Living Stones Series: First Published in All Around Old Bridge Publication – May 2024
By Pastor Lloyd Pulley
Read the biography of one of America’s greatest inventors, Thomas Edison, and you will realize the profound impact a mother can make. A poor student, Edison’s mother decided to homeschool him, and he attributed much of his success to her sacrifice and training. “My mother was the making of me. She was so true, so sure of me, and I felt I had someone to live for, someone I must not disappoint,” Edison shared.
Research also proves the immeasurable value of mothering. Mothers are crucial to the emotional, behavioral, intellectual, and social development of their children. Family expert Steve Biddulph sums it up this way, “It now appears that mother-baby interaction, in the first year especially, is the very foundation of human emotions and intelligence. In the most essential terms, love grows the brain.”
And history, too, underscores the point. Mothers have for generations sacrificially given of themselves for the sake of their families.
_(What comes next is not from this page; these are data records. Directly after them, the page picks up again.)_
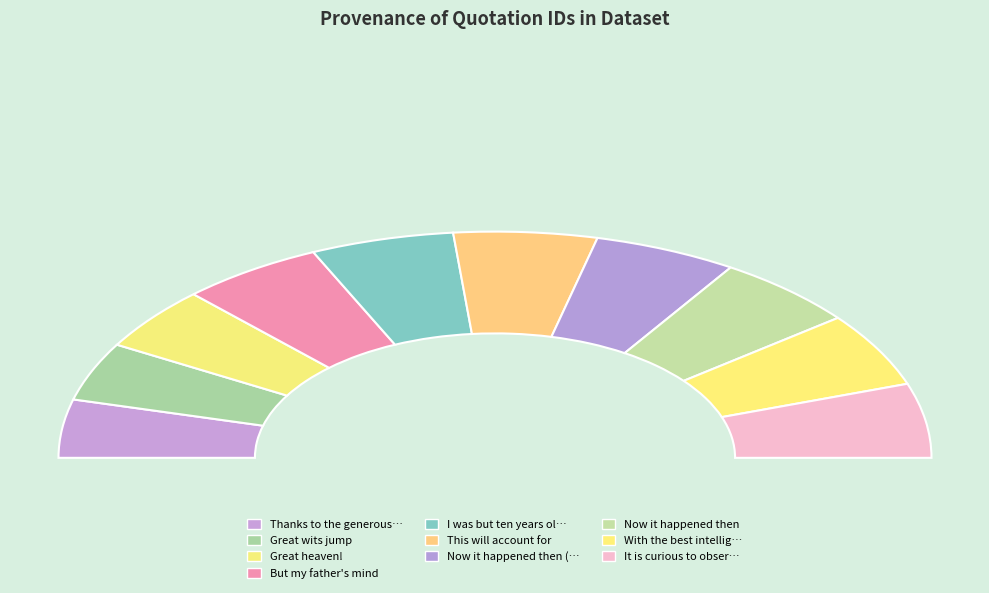

Count the number of slices in the pie.

10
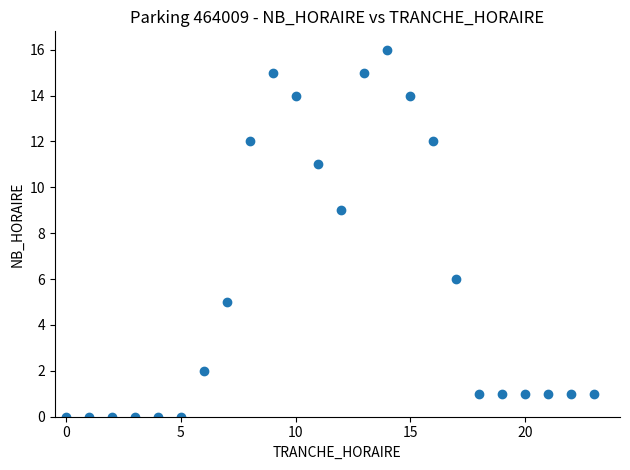

What Y value in the scatter plot is closest to 8?

9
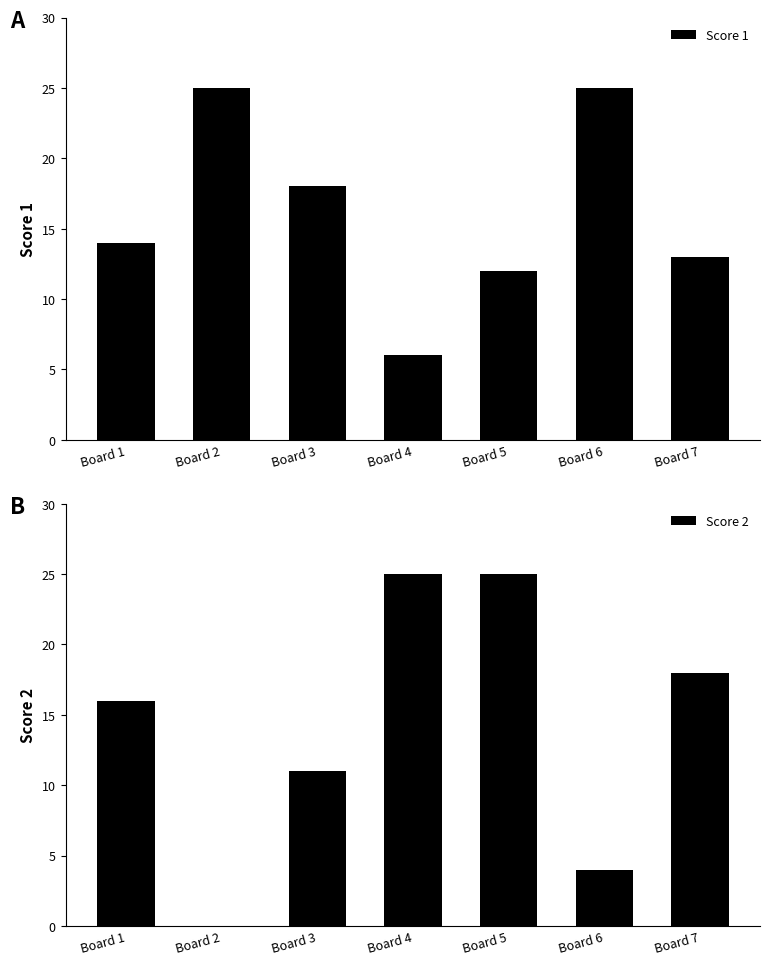

Is the value of Score 2 at Board 4 greater than the value of Score 1 at Board 6?

No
As early as the third century AD, early church father John Chrysostom said, “Higher than a painter, sculptor, than all artists is he who is skilled in the art of forming the soul of a child.”
Perhaps the most famous mother of all time, Mary the mother of Jesus, epitomized this picture of sacrifice, laying aside her youth, comforts, plans, and ultimately experiencing the greatest pain any mother can face – watching her son die. Theodore Roosevelt described the picture of such sacrificial mothering perfectly, saying, “Mothers, and not churches or theological seminaries, make the faith of people.”
We celebrate Mother’s Day this month, and it bears remembering, that motherhood is perhaps the single most influential, even revolutionary role in our culture. Women can be anything, but only women can be mothers!